EXERCISE DETAILS:
In the records that come next, find every line with "left". Return those lines.

▬▬▬

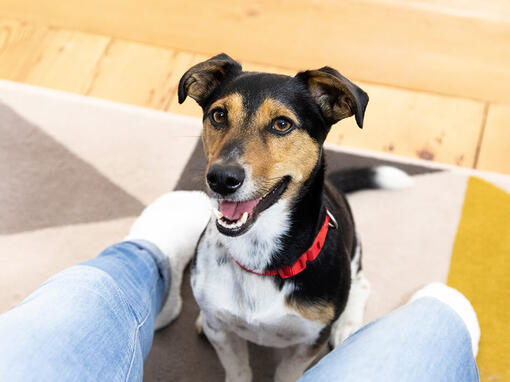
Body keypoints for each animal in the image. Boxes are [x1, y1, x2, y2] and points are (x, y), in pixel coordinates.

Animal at [179, 53, 410, 382]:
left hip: (354, 253)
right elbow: (237, 369)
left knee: (362, 284)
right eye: (219, 115)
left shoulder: (309, 342)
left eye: (282, 124)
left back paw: (347, 326)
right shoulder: (223, 336)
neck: (259, 255)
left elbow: (288, 373)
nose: (221, 179)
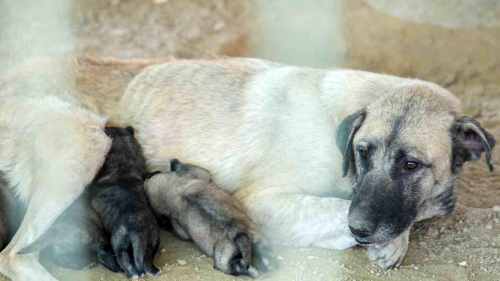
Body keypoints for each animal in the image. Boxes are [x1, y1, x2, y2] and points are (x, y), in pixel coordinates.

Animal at [89, 126, 161, 276]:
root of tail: (138, 231)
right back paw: (154, 271)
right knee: (147, 260)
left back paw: (132, 274)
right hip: (153, 240)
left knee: (125, 260)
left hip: (119, 243)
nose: (107, 126)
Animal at [144, 158, 278, 278]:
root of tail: (238, 233)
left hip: (224, 261)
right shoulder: (199, 174)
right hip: (258, 239)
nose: (146, 174)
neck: (175, 189)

▬▬▬

SOLUTION FOR THIS PROBLEM:
left hip: (354, 253)
left knee: (362, 284)
left shoulder: (309, 342)
left eye: (282, 124)
left back paw: (347, 326)
left elbow: (288, 373)
left back paw: (132, 274)
left knee: (125, 260)
left hip: (119, 243)
left hip: (224, 261)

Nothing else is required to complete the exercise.